Hello Stefan,
On Mittwoch, 3. März 2010, Stefan Sperling wrote:
> A block is "just another pristine".
> So a block can happen to also serve as a pristine for a different 10MB
> file which happens to have the same content as the block.
> We set the block size to something fixed, like 10MB.
> The last block is allowed to be smaller and runs till EOF.
You could go a little step further and determine the block borders by a
synchronizing checksum, ie. a manber-hash.
FSVS does this; the advantages are
a) you can quit comparing the files (or hashs) as soon as a different block
is found
b) sending nearly-optimal deltas is trivial, because you know that the file
originally had the blocks A,B,C,D and E, and now the blocks hash to
A,X,C,Y and E - so you can just tell the server "the first length(A) bytes
are identical, then you need X, then length(C) are unchanged, ..."
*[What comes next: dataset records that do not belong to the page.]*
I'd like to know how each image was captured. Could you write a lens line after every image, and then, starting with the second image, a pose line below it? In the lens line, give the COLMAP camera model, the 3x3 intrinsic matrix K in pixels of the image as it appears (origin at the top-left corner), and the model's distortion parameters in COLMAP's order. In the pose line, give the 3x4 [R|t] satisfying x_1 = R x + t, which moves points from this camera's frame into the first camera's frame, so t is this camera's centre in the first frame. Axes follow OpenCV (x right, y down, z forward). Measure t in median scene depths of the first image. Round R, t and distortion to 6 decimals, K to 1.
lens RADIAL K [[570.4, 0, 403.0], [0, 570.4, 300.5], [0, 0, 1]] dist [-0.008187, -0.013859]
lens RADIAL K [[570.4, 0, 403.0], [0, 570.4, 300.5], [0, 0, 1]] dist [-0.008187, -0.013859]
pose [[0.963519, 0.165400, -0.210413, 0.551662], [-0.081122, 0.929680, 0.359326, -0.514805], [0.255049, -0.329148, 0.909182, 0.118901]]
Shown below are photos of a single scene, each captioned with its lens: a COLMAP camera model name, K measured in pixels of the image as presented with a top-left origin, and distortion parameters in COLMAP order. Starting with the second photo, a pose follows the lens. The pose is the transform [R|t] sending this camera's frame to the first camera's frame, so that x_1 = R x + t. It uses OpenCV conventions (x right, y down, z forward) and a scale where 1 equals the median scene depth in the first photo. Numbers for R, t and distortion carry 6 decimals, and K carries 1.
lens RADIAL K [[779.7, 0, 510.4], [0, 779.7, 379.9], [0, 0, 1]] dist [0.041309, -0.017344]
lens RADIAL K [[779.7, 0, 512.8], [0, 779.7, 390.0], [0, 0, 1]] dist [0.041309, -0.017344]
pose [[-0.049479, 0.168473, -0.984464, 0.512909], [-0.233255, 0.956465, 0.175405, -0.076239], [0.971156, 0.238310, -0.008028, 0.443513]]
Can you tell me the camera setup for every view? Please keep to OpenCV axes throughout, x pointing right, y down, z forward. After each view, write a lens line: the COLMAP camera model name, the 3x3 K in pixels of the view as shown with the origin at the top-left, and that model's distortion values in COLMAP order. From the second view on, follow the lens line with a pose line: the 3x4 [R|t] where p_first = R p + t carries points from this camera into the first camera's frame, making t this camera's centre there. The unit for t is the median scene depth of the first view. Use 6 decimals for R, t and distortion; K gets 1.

Of course, that's not byte-optimized, but AFAIK the server will re-compute
the delta anyway (for BDB and FSFS).
c) identical blocks from different files get shared; so keeping 3 revisions of
a 100MB file might need only 100 + epsilon space, and that's without having
the blocks compressed.
d) small point: the manber-CRC provide a few bits more security that there's
no hash-collision.
So on commit the content verification goes once through the file, and records
offsets and length of the blocks (and whether they did exist in the older
version); for transferring the delta only some seeks and writes are needed.
The manber-hash block size can be chosen arbitrarily; in FSVS I'm using
~128kB, which means that small files just have a single hash to store, but for
larger ones the IO savings get realized.
Regards,
Phil
Received on 2010-03-04 08:16:48 CET